But the European situation is certainly giving investors and corporates pause for thought. If that were removed, I think we would be in a very strong market position across corporate and investor markets worldwide. It is just the uncertainty that's holding - - and the news flow which flips around on a daily basis, which is holding people back. Nevertheless, even in that environment, we produce the revenue growth that we did, so you can see that we've - - I think in many cases, business people have sort of gotten used to what's happening. It is getting cause to be cautious, but they are finding ways to move forward. That's reflected in the sort of growth numbers that we have produced.
- Analyst
And then just one other if I might? On the release on market share gains, I'm curious if you could add a little bit there about what geographies you see that? And then also if you could give a sense of, where is it coming from, larger competitors or smaller competitors, or somewhere in between?
- President, CEO
It is across all geographies and most business lines. With an ongoing process, which is not a short-term thing, it is a decades-long process of consolidation, which is not just people buying people in our industry, it's clients seeking advice from bigger, and more professional firms on a continuous basis. Which is why you're seeing the larger firms growing and smaller firms, particularly little-size smaller firms, having difficulties.
If you add to that, the increasing cross-border nature of many transactions where investors and corporates both are looking for service providers who can deal with it across multiple geographies in a consistent way. But also helps with the process of market share gain. And if you want to look for the sort of negative side of the whole picture, you can see some very large competitors in both the US and in Europe, who have very large and public issues around their potential for continuity. That is also obviously driving business and operators towards our platform. So, you put it all together, and you can do a side-by-side with the obvious numbers from some of our competitors and see some shake-down against that as well. That is the basis for our statement.

**Input data:**
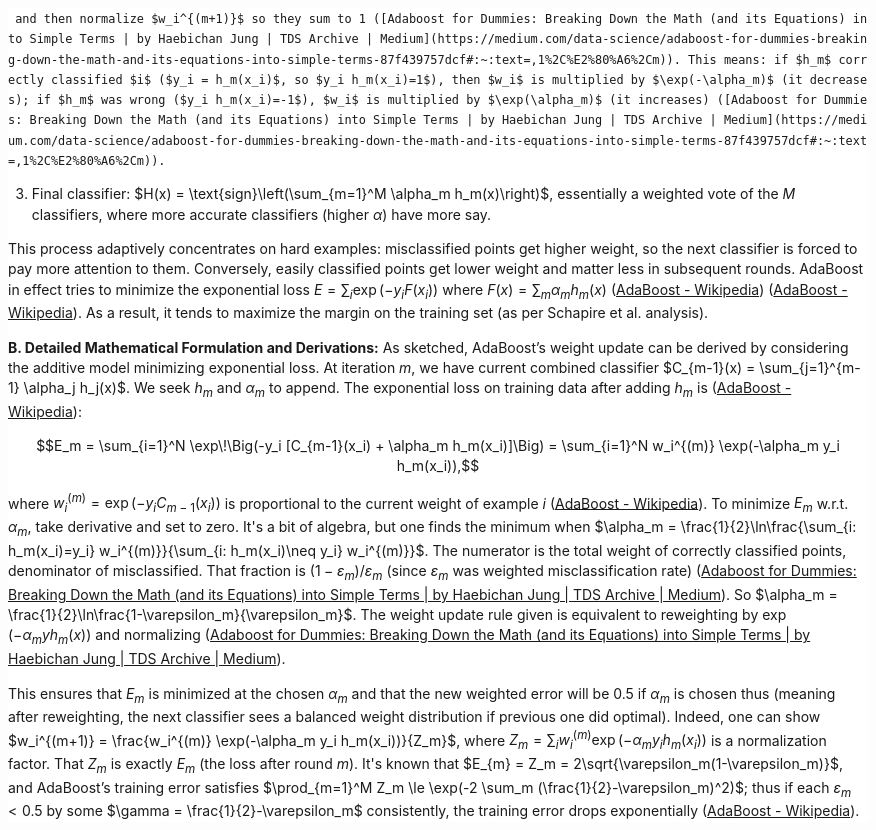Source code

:      and then normalize $w_i^{(m+1)}$ so they sum to 1 ([Adaboost for Dummies: Breaking Down the Math (and its Equations) into Simple Terms | by Haebichan Jung | TDS Archive | Medium](https://medium.com/data-science/adaboost-for-dummies-breaking-down-the-math-and-its-equations-into-simple-terms-87f439757dcf#:~:text=,1%2C%E2%80%A6%2Cm)). This means: if $h_m$ correctly classified $i$ ($y_i = h_m(x_i)$, so $y_i h_m(x_i)=1$), then $w_i$ is multiplied by $\exp(-\alpha_m)$ (it decreases); if $h_m$ was wrong ($y_i h_m(x_i)=-1$), $w_i$ is multiplied by $\exp(\alpha_m)$ (it increases) ([Adaboost for Dummies: Breaking Down the Math (and its Equations) into Simple Terms | by Haebichan Jung | TDS Archive | Medium](https://medium.com/data-science/adaboost-for-dummies-breaking-down-the-math-and-its-equations-into-simple-terms-87f439757dcf#:~:text=,1%2C%E2%80%A6%2Cm)).
3. Final classifier: $H(x) = \text{sign}\left(\sum_{m=1}^M \alpha_m h_m(x)\right)$, essentially a weighted vote of the $M$ classifiers, where more accurate classifiers (higher $\alpha$) have more say.

This process adaptively concentrates on hard examples: misclassified points get higher weight, so the next classifier is forced to pay more attention to them. Conversely, easily classified points get lower weight and matter less in subsequent rounds. AdaBoost in effect tries to minimize the exponential loss $E = \sum_i \exp(-y_i F(x_i))$ where $F(x) = \sum_m \alpha_m h_m(x)$ ([AdaBoost - Wikipedia](https://en.wikipedia.org/wiki/AdaBoost#:~:text=Image%3A%20,y_%7Bi%7D%5Calpha%20_%7Bm%7Dk_%7Bm%7D%28x_%7Bi)) ([AdaBoost - Wikipedia](https://en.wikipedia.org/wiki/AdaBoost#:~:text=,y_%7Bi%7D%5Calpha%20_%7Bm%7Dk_%7Bm%7D%28x_%7Bi)). As a result, it tends to maximize the margin on the training set (as per Schapire et al. analysis).

**B. Detailed Mathematical Formulation and Derivations:** As sketched, AdaBoost’s weight update can be derived by considering the additive model minimizing exponential loss. At iteration $m$, we have current combined classifier $C_{m-1}(x) = \sum_{j=1}^{m-1} \alpha_j h_j(x)$. We seek $h_m$ and $\alpha_m$ to append. The exponential loss on training data after adding $h_m$ is ([AdaBoost - Wikipedia](https://en.wikipedia.org/wiki/AdaBoost#:~:text=So%20it%20remains%20to%20determine,y_%7Bi%7D%5Calpha%20_%7Bm%7Dk_%7Bm%7D%28x_%7Bi)):

$$E_m = \sum_{i=1}^N \exp\!\Big(-y_i [C_{m-1}(x_i) + \alpha_m h_m(x_i)]\Big) = \sum_{i=1}^N w_i^{(m)} \exp(-\alpha_m y_i h_m(x_i)),$$

where $w_i^{(m)} = \exp(-y_i C_{m-1}(x_i))$ is proportional to the current weight of example $i$ ([AdaBoost - Wikipedia](https://en.wikipedia.org/wiki/AdaBoost#:~:text=_)). To minimize $E_m$ w.r.t. $\alpha_m$, take derivative and set to zero. It's a bit of algebra, but one finds the minimum when $\alpha_m = \frac{1}{2}\ln\frac{\sum_{i: h_m(x_i)=y_i} w_i^{(m)}}{\sum_{i: h_m(x_i)\neq y_i} w_i^{(m)}}$. The numerator is the total weight of correctly classified points, denominator of misclassified. That fraction is $(1-\varepsilon_m)/\varepsilon_m$ (since $\varepsilon_m$ was weighted misclassification rate) ([Adaboost for Dummies: Breaking Down the Math (and its Equations) into Simple Terms | by Haebichan Jung | TDS Archive | Medium](https://medium.com/data-science/adaboost-for-dummies-breaking-down-the-math-and-its-equations-into-simple-terms-87f439757dcf#:~:text=%CE%B5%20%3D%20Pr_i,equal%20to%20y_i)). So $\alpha_m = \frac{1}{2}\ln\frac{1-\varepsilon_m}{\varepsilon_m}$. The weight update rule given is equivalent to reweighting by $\exp(-\alpha_m y h_m(x))$ and normalizing ([Adaboost for Dummies: Breaking Down the Math (and its Equations) into Simple Terms | by Haebichan Jung | TDS Archive | Medium](https://medium.com/data-science/adaboost-for-dummies-breaking-down-the-math-and-its-equations-into-simple-terms-87f439757dcf#:~:text=,1%2C%E2%80%A6%2Cm)).

This ensures that $E_m$ is minimized at the chosen $\alpha_m$ and that the new weighted error will be 0.5 if $\alpha_m$ is chosen thus (meaning after reweighting, the next classifier sees a balanced weight distribution if previous one did optimal). Indeed, one can show $w_i^{(m+1)} = \frac{w_i^{(m)} \exp(-\alpha_m y_i h_m(x_i))}{Z_m}$, where $Z_m = \sum_i w_i^{(m)}\exp(-\alpha_m y_i h_m(x_i))$ is a normalization factor. That $Z_m$ is exactly $E_m$ (the loss after round $m$). It's known that $E_{m} = Z_m = 2\sqrt{\varepsilon_m(1-\varepsilon_m)}$, and AdaBoost’s training error satisfies $\prod_{m=1}^M Z_m \le \exp(-2 \sum_m (\frac{1}{2}-\varepsilon_m)^2)$; thus if each $\varepsilon_m < 0.5$ by some $\gamma = \frac{1}{2}-\varepsilon_m$ consistently, the training error drops exponentially ([AdaBoost - Wikipedia](https://en.wikipedia.org/wiki/AdaBoost#:~:text=of%20each%20one%20is%20slightly,converge%20to%20a%20strong%20learner)).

**Task set:**
1. Echo the rows word for word, beginning at their first line and stopping after the line that contains "3. Final classifier: $H(x)", and omit the pictures from your answer.
2. Carry on the earnings call transcript from its last sentence.
The call transcript and the rows are unrelated material.

**Responses:**
1.
Source code

:      and then normalize $w_i^{(m+1)}$ so they sum to 1 ([Adaboost for Dummies: Breaking Down the Math (and its Equations) into Simple Terms | by Haebichan Jung | TDS Archive | Medium](https://medium.com/data-science/adaboost-for-dummies-breaking-down-the-math-and-its-equations-into-simple-terms-87f439757dcf#:~:text=,1%2C%E2%80%A6%2Cm)). This means: if $h_m$ correctly classified $i$ ($y_i = h_m(x_i)$, so $y_i h_m(x_i)=1$), then $w_i$ is multiplied by $\exp(-\alpha_m)$ (it decreases); if $h_m$ was wrong ($y_i h_m(x_i)=-1$), $w_i$ is multiplied by $\exp(\alpha_m)$ (it increases) ([Adaboost for Dummies: Breaking Down the Math (and its Equations) into Simple Terms | by Haebichan Jung | TDS Archive | Medium](https://medium.com/data-science/adaboost-for-dummies-breaking-down-the-math-and-its-equations-into-simple-terms-87f439757dcf#:~:text=,1%2C%E2%80%A6%2Cm)).
3. Final classifier: $H(x) = \text{sign}\left(\sum_{m=1}^M \alpha_m h_m(x)\right)$, essentially a weighted vote of the $M$ classifiers, where more accurate classifiers (higher $\alpha$) have more say.

2.
- Analyst
Perfect, thank you both.
Operator
Your next question comes from the line of David Ridley-Lane.
- Analyst
Yes. Advisory fees as a percentage of assets was (inaudible) this quarter. I think advisory fees were down year over year? What drove that?
- CFO, COO
I'm sorry, could you say that one more time? I didn't quite understand that.
- Analyst
In LaSalle Asset Management, advisory fees were down year over year I believe in the third quarter?
- CFO, COO
As I said in my comments, we have been advising every quarter on our call, that we had 2 maturing funds, and they did in fact mature at the beginning of this quarter where we were earning advisory fees on committed amounts. And we have obviously released those committed amounts with the funds now maturing. So we have said that our goal was to actually maintain to a level in totality to last year, and we have proven to do better than that. We are very pleased with where we're going and we're making that up really by growing the Assets Under Management elsewhere. Relative to those 2 funds, we are back now out in the market in capital-raise mode, and clearly we'll be hopeful to be announcing success at that, probably in the first quarter of next year.
- Analyst
I think your Assets Under Management are reported with a 1 quarter lag?
- CFO, COO
That's correct.
- Analyst
Can you give us a rough ballpark for the size of those?
- President, CEO
The total Assets Under Management was $48 billion as measured at the end of Q2. The securities business met marks on a daily basis so that is the only exception, that will be the end of Q3 number. We have been in addition to the capital-raising for funds, we have been out bringing in new clients with some significant mandates from those new clients and large mandates from existing clients on both sides of the Atlantic.
- Analyst
How does your outlook impact your own appetite for acquisitions, going forward?
- President, CEO
Pretty much as we laid it out I think. We said that we are positive, we liked our earnings, we've got a great balance sheet with significant capacity for the debt if we choose to use it. We are, yes, looking at acquisitions, we've continued to invest in external growth, we will continue to do that. But we have been very duly cautious about what is happening in the world as a whole. So we think about our forward planning, we are ensuring that our balance sheet can take some very significant stress tests, which applied to it. So we'll stay very well clear of our covenants ceilings in any forward cash planning.
- Analyst
I know you are hesitant to give forward outlook, for the Americas adjusted EBITDA margin to be down 100 basis points in the fourth quarter, if we look out past the fourth quarter of 2011, is 2012 going to be a year of flattish margins, or could we see potential leverage in that region?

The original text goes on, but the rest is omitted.